--- Excerpt ---

# Suit claims Spurs violated state law



## 29380 (Feb 23, 2009)

> The San Antonio Spurs are being sued by a lawyer who is alleging that the team violated the state's deceptive and fair trade practices law.
> 
> On Monday, Larry McGuinness filed a class action suit in Miami-Dade County, stating that the team's head coach, Gregg Popovich, "intentionally and surrepticiously" sent their best players home without the knowledge of the league, the team and the fans attending the Nov. 29 game against the Heat. McGuinness contends that he, as well as other fans, "suffered economic damages" as a result of paying a premium price for a ticket that shouldn't cost more.
> 
> ...


http://espn.go.com/nba/story/_/id/8847216/san-antonio-spurs-sued-lawyer-resting-top-players


----------



## RollWithEm (Jul 16, 2002)

I can't imagine this going very far. Seems like an extremely suspect case.


----------



## Krstic All-Star (Mar 9, 2005)

I'm no Florida lawyer, but no way in hell this succeeds.


----------



## Basel (Mar 31, 2005)

:laugh:

I hate people sometimes.


----------



## Krstic All-Star (Mar 9, 2005)

^ For me it's most of the time :evil:


----------



## Floods (Oct 25, 2005)

What a whining sack of shit.

But I still don't understand why Popovich didn't just say at the time that they're all injured. Or one is injured and the other two have the flu or something. If he did, there never would have been a story, and he would have saved his team some fine money. Don't know what's to be gained from complete honesty in this case.


----------



## Bubbles (Nov 12, 2005)

What a schmuck. This case will be thrown out.


----------



## FreeMason Jr. (Jul 12, 2004)

Floods said:


> But I still don't understand why Popovich didn't just say at the time that they're all injured. Or one is injured and the other two have the flu or something. If he did, there never would have been a story, and he would have saved his team some fine money. Don't know what's to be gained from complete honesty in this case.


Probably because the Spurs have done it multiple times in the past without drawing anywhere near as much attention. It's never really been a big deal before.


----------

--- Task prompt ---
Retype the passage of the Spurs lawsuit thread starting with "## RollWithEm (Jul" and going on through "hell this succeeds.", keeping every word and mark unchanged.

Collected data
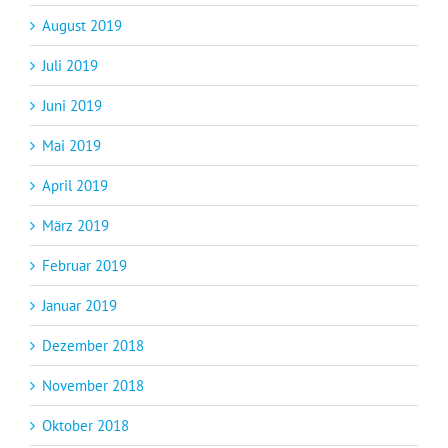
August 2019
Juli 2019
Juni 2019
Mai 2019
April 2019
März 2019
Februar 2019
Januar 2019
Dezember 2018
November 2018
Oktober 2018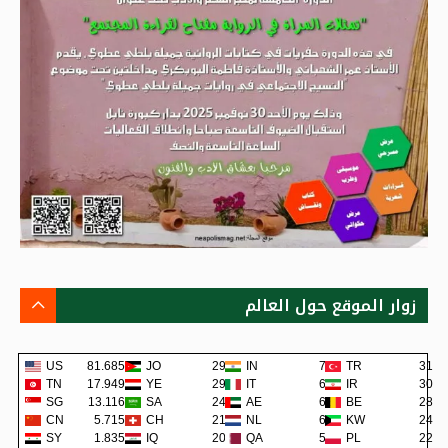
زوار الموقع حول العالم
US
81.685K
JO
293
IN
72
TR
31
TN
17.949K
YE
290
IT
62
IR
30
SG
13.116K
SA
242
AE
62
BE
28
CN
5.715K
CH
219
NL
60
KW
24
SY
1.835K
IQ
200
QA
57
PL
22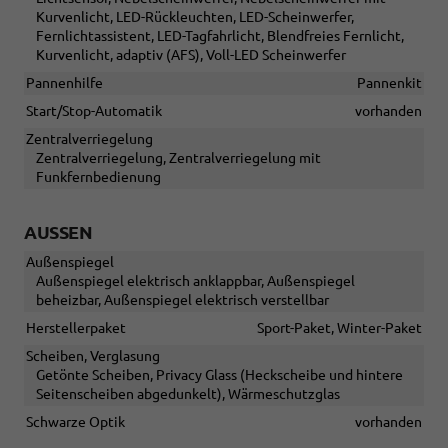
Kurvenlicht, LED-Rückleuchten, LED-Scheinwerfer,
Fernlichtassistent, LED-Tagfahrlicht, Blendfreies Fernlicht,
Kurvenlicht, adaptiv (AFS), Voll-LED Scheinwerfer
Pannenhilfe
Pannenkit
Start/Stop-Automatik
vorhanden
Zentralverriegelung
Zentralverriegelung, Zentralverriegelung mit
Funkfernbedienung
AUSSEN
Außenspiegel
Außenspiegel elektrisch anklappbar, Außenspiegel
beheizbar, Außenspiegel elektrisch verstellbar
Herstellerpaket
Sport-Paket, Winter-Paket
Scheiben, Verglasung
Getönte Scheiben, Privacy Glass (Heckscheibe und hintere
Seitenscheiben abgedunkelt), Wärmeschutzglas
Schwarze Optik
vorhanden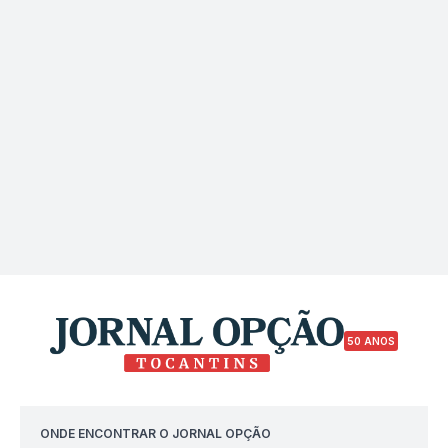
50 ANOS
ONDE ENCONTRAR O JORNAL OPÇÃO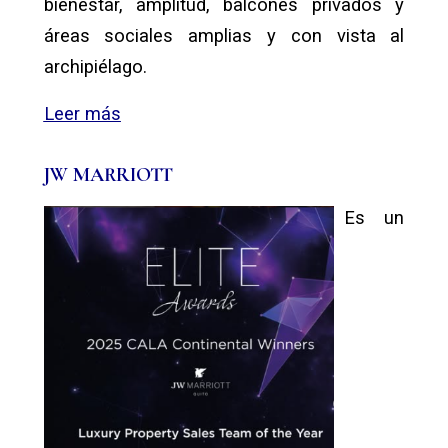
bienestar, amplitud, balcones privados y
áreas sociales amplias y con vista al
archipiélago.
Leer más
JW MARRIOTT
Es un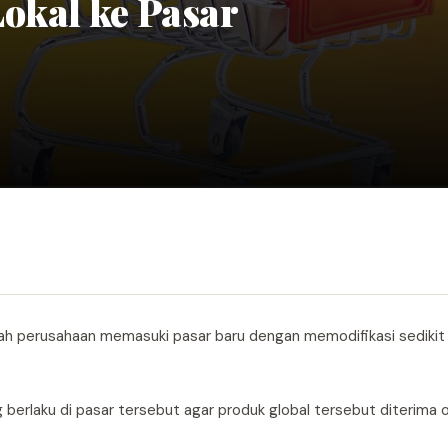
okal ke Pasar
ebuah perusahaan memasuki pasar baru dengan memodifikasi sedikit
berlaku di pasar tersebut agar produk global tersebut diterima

--- Exercise response ---
## RollWithEm (Jul 16, 2002)

I can't imagine this going very far. Seems like an extremely suspect case.


----------



## Krstic All-Star (Mar 9, 2005)

I'm no Florida lawyer, but no way in hell this succeeds.